EXCERPT PROVIDED:
* * * * * * *
Please clarify: How soil moisture was controlled throughout the experiment; The target soil moisture used (gravimetric water content or %WHC); How often soil moisture was checked and adjusted; Whether differences in vapor pressure deficit among temperature treatments were considered; Whether a pre-incubation period was used to stabilize respiration before applying temperature treatments and litter addition; Whether soils were air-dried and rewetted or kept field-moist and stored cold prior to incubation (and for how long).
These details are important for interpreting temperature effects on respiration.

2-Link between hypotheses and discussion

The Introduction presents three main research questions/hypotheses, but these are not always explicitly revisited in the Discussion. Structuring the Discussion more clearly around these hypotheses, or explicitly stating whether each is supported, would improve readability. Priming is mentioned in two hypotheses but is only briefly discussed, despite being a central component of the results. A more explicit treatment of priming in the Discussion would strengthen the manuscript.

3-Duration and realism of the incubation experiment

A one-year incubation at constant temperatures represents a strong treatment for subalpine soils. The 12.5 °C treatment corresponds to growing-season temperatures, whereas these ecosystems normally experience long periods of cold temperatures and snow cover. It would be helpful to clarify that this experiment is primarily intended for mechanistic or hypothesis testing, rather than for direct simulation of field conditions, and to discuss how the results should be interpreted in relation to natural climate scenarios.
* * * * * * *
YOUR TASKS:
**A.** Reproduce word for word the part of the soil incubation review between "Please clarify: How" and "effects on respiration.", inclusive.
**B.** Extend the soil incubation review onward from the point where it stops.

MATERIAL PROVIDED:
* * * * * * *
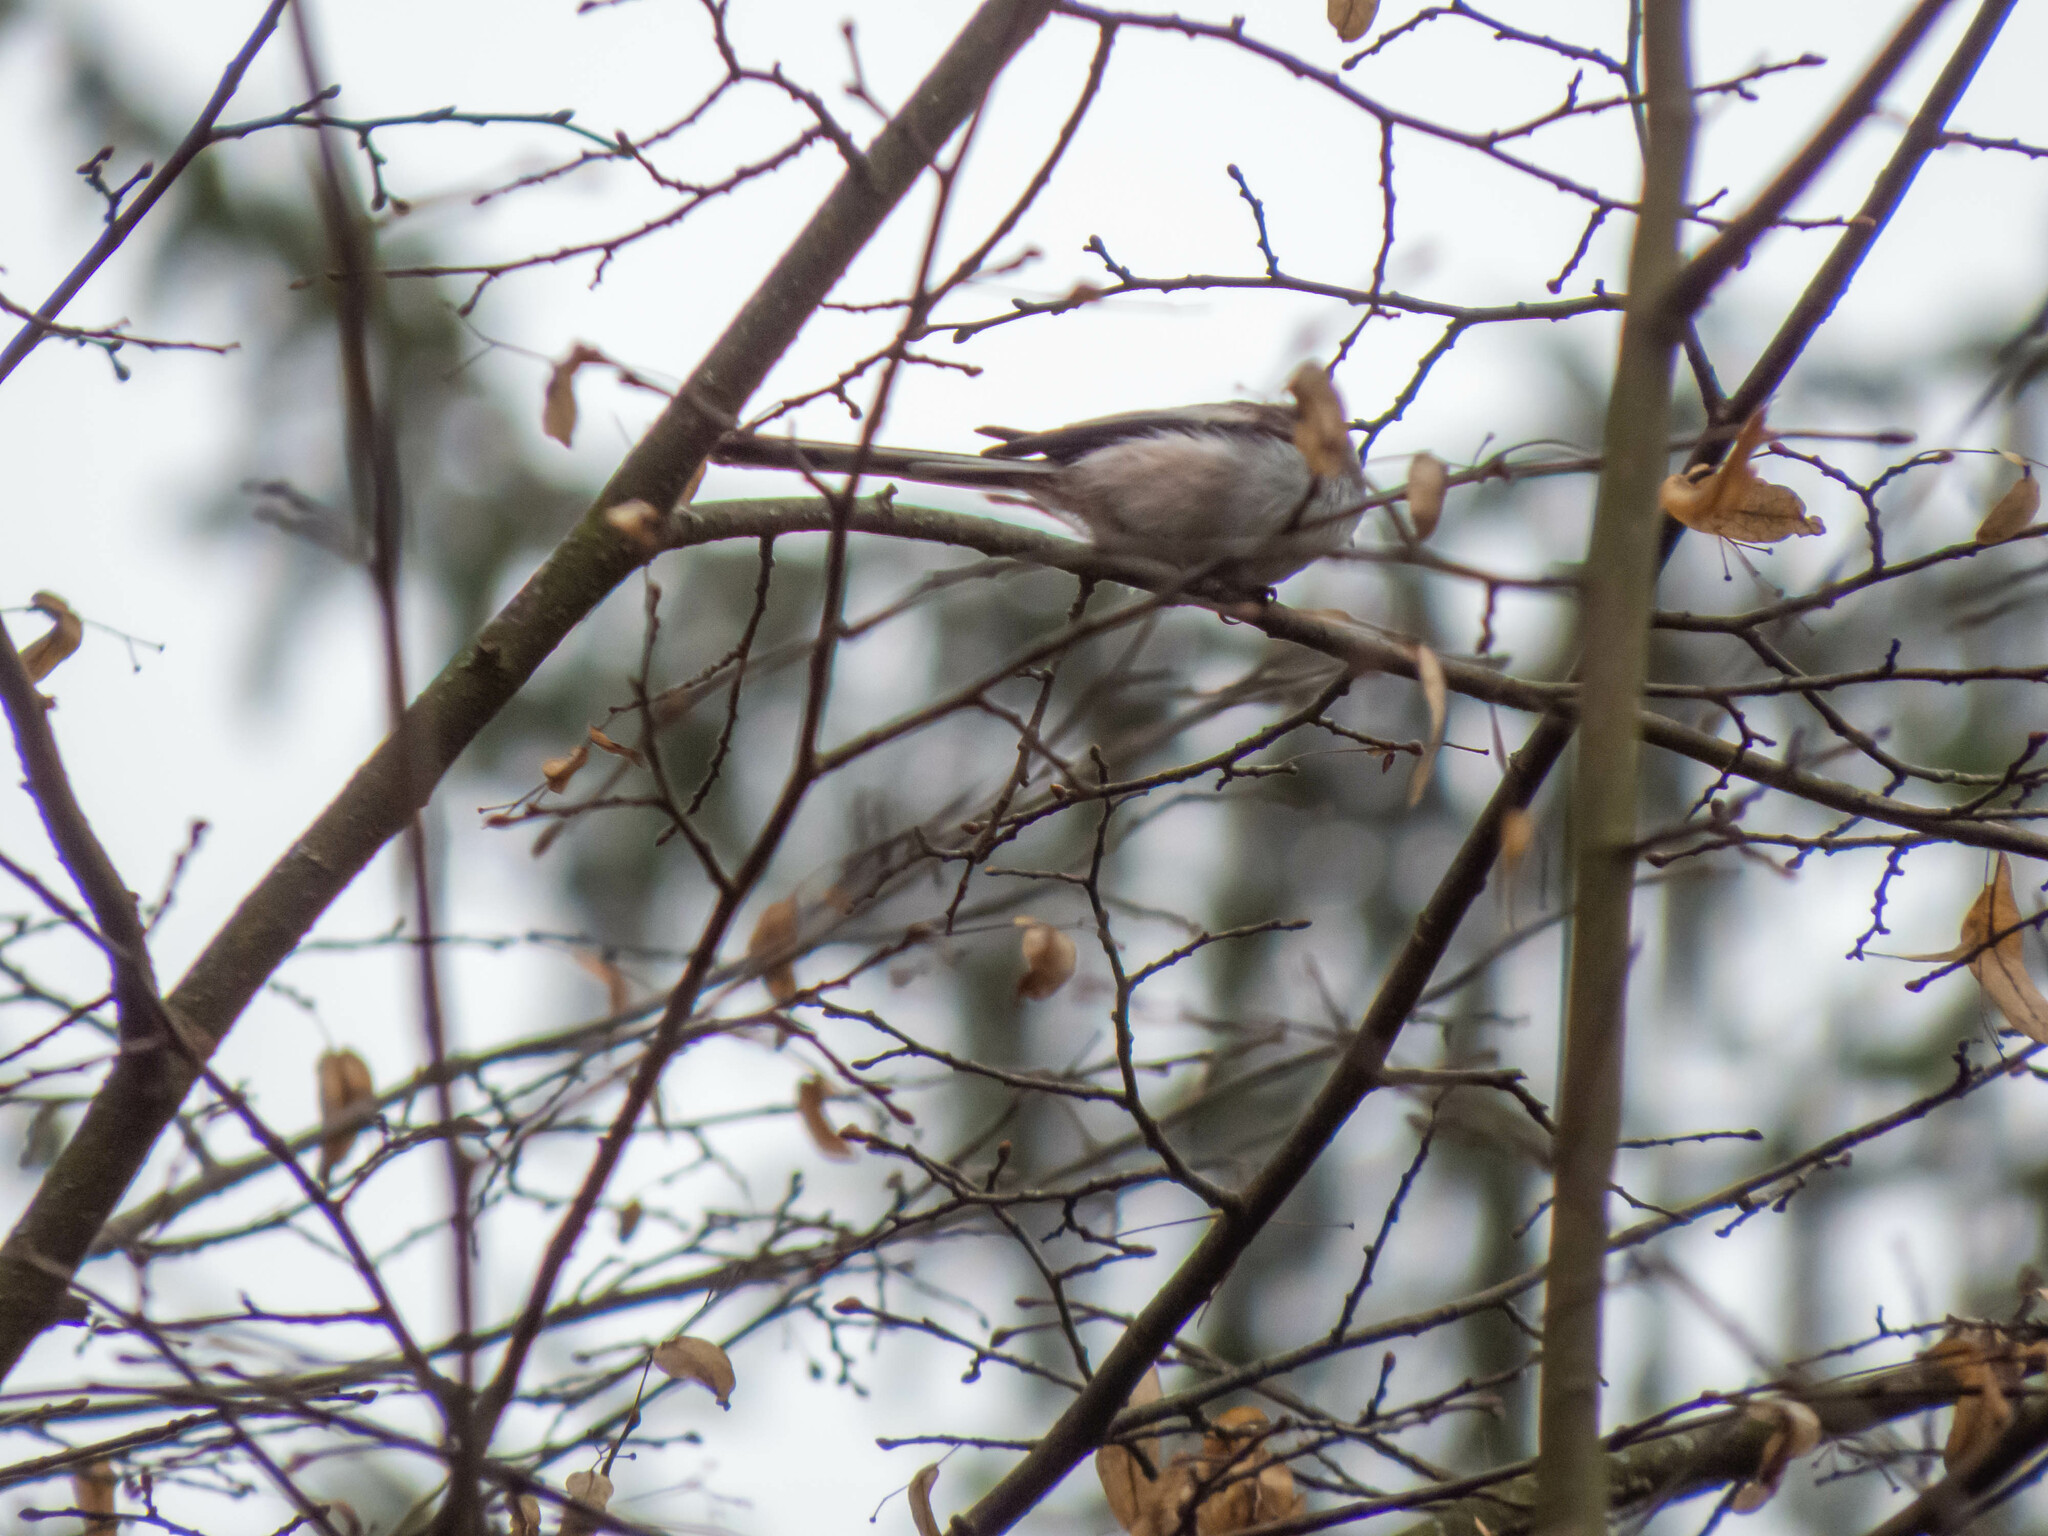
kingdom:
* * * * * * *
EXERCISE RESULTS:
**A.**
Please clarify: How soil moisture was controlled throughout the experiment; The target soil moisture used (gravimetric water content or %WHC); How often soil moisture was checked and adjusted; Whether differences in vapor pressure deficit among temperature treatments were considered; Whether a pre-incubation period was used to stabilize respiration before applying temperature treatments and litter addition; Whether soils were air-dried and rewetted or kept field-moist and stored cold prior to incubation (and for how long).
These details are important for interpreting temperature effects on respiration.

**B.**
4-Interpretation of litter-induced respiration (LIR)
Cumulative litter-induced respiration (LIR = R(L+) − R(L−)) integrates both litter-derived CO₂ and priming-induced SOM mineralization. Because priming is strong, transient, and temperature-dependent (Fig. 4), the statement (line 388) that “the LIR optimum was consistent across both soils … suggesting that microorganisms decomposing the litter operate near their physiological optimum at this temperature”implicitly interprets LIR as litter decomposition.
Without explicitly presenting isotopically partitioned litter-derived CO₂ fluxes, the observed LIR maximum at 16.5 °C cannot be uniquely attributed to a physiological optimum of litter-decomposing microorganisms. It may instead reflect differences in priming dynamics, microbial biomass persistence, carbon use efficiency, stress-related community shifts at 20.5 °C, or the integration of short-lived respiration pulses in cumulative fluxes. Tempering this interpretation and, if possible, presenting cumulative priming and/or litter-derived CO₂ fluxes would help clarify the underlying mechanisms.
5-Site replication and ecosystem effects
Only two sites (one forest and one pasture) are included. As a result, site-specific effects are confounded with ecosystem type. It would therefore be helpful to acknowledge more explicitly that conclusions regarding vegetation effects are based on limited replication and should be interpreted cautiously.
6-PLFA interpretation
PLFA results are reported as absolute concentrations (µg g⁻¹), but presenting relative abundances (%) would help support statements regarding changes in community composition. Interpretations of cyclopropyl PLFAs as stress indicators could also be phrased more cautiously, as increases in cyclopropyl fatty acids can reflect stationary phase, nutrient limitation, or general stress, not exclusively heat stress.
Minor comments and clarifications
Line 23: Gobiet et al. do not directly demonstrate SOM vulnerability to climate change; please revise or update the reference.

Line 47: Please clarify what is meant by “classical theory” (cite explicitly) or rephrase.

Line 115: Please clarify the sampling strategy (field replication vs pooling).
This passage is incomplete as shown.